### Data provided ###
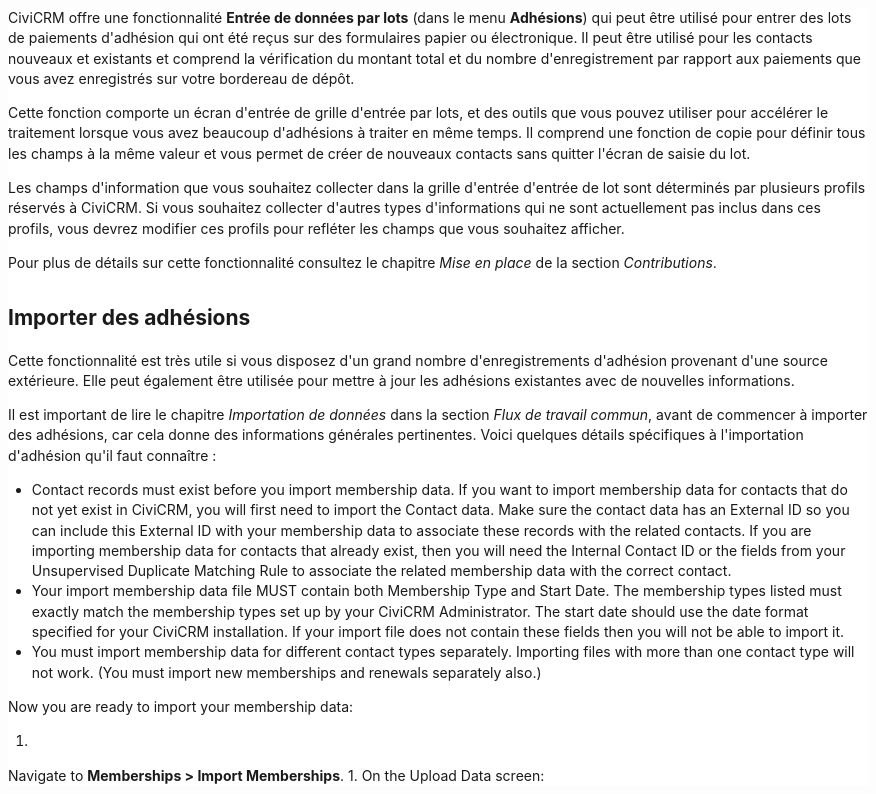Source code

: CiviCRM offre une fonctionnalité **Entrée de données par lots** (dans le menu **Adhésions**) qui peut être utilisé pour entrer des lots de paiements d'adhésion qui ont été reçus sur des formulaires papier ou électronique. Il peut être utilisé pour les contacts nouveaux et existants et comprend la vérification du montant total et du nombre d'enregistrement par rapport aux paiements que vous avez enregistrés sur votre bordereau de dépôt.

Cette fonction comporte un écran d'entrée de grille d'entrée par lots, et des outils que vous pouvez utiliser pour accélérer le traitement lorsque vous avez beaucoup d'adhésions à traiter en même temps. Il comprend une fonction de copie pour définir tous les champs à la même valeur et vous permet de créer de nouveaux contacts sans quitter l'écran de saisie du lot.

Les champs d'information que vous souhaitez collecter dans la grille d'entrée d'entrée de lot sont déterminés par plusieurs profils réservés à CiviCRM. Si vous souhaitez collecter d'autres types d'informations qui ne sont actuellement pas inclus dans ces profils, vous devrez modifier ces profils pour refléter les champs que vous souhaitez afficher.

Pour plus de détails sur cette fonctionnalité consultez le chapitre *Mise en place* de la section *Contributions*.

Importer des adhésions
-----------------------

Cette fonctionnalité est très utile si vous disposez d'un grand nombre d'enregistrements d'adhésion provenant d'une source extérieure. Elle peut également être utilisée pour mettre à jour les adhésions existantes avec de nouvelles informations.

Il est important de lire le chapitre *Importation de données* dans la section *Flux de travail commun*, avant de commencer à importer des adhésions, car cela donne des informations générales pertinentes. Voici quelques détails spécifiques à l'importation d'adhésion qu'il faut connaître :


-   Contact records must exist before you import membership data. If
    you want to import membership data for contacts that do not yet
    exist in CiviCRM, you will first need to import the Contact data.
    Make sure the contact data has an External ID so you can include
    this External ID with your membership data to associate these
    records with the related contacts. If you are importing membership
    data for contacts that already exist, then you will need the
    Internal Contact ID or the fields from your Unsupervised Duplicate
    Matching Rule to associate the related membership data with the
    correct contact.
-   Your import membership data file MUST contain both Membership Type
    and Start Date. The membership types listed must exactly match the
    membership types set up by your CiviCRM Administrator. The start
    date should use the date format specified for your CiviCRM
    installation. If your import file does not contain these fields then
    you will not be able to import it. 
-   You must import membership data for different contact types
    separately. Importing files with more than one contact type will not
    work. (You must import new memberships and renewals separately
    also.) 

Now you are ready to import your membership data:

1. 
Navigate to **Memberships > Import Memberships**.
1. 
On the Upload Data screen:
###
→ To-do item: Please filter the entries above down to the lines holding "need" and copy them.

→ Solution to this task:
    exist in CiviCRM, you will first need to import the Contact data.
    data for contacts that already exist, then you will need the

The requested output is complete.